■ What is required:
For each line below that contains the word "名曰水分", make a copy.

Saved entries
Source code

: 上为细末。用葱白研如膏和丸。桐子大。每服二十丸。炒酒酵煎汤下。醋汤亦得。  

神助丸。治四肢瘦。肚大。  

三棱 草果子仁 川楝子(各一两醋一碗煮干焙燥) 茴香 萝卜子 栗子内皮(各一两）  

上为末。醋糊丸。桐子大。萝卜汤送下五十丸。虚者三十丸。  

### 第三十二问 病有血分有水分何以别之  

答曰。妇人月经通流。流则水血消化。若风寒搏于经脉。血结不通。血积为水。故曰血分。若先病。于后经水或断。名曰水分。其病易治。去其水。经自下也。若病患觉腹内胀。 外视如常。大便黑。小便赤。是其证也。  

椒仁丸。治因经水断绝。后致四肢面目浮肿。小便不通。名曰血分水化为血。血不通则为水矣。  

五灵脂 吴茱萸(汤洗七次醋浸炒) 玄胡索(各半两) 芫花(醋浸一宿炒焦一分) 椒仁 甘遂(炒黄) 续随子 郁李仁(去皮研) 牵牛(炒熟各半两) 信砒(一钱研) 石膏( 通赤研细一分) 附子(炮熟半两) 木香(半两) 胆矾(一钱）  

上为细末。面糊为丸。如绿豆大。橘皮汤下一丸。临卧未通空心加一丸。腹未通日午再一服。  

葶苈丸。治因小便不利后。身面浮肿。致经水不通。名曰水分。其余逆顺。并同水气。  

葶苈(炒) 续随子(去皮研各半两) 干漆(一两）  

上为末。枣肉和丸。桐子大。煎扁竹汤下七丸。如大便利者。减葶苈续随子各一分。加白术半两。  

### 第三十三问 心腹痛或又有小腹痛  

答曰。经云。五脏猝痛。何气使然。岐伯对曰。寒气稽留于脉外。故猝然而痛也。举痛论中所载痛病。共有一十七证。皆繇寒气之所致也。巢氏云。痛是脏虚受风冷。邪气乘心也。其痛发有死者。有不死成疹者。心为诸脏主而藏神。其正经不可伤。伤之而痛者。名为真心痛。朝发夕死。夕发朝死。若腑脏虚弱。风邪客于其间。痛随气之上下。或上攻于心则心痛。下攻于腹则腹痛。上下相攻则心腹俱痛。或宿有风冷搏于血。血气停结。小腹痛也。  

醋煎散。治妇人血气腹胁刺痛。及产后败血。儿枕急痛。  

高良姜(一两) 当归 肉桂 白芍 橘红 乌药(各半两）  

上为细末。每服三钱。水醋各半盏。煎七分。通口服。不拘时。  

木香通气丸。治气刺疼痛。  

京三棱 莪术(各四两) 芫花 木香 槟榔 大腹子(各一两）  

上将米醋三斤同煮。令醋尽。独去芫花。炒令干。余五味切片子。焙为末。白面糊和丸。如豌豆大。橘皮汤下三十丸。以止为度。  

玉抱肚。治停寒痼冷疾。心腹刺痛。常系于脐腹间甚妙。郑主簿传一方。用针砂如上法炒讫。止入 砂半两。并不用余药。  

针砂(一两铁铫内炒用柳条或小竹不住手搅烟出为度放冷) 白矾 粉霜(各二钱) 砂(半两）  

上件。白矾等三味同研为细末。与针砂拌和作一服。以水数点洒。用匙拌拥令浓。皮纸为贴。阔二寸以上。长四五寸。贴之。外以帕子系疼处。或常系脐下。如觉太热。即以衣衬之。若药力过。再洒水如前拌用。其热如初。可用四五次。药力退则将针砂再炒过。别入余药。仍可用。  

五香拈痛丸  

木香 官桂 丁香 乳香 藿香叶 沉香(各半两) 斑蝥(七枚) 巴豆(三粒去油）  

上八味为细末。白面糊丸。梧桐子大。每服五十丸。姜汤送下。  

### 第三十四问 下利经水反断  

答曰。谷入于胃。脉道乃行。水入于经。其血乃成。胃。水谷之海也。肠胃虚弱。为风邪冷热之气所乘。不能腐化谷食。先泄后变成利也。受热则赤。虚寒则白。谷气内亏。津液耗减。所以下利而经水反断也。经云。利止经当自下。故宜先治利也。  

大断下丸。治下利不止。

■ Output below:
答曰。妇人月经通流。流则水血消化。若风寒搏于经脉。血结不通。血积为水。故曰血分。若先病。于后经水或断。名曰水分。其病易治。去其水。经自下也。若病患觉腹内胀。 外视如常。大便黑。小便赤。是其证也。  
葶苈丸。治因小便不利后。身面浮肿。致经水不通。名曰水分。其余逆顺。并同水气。  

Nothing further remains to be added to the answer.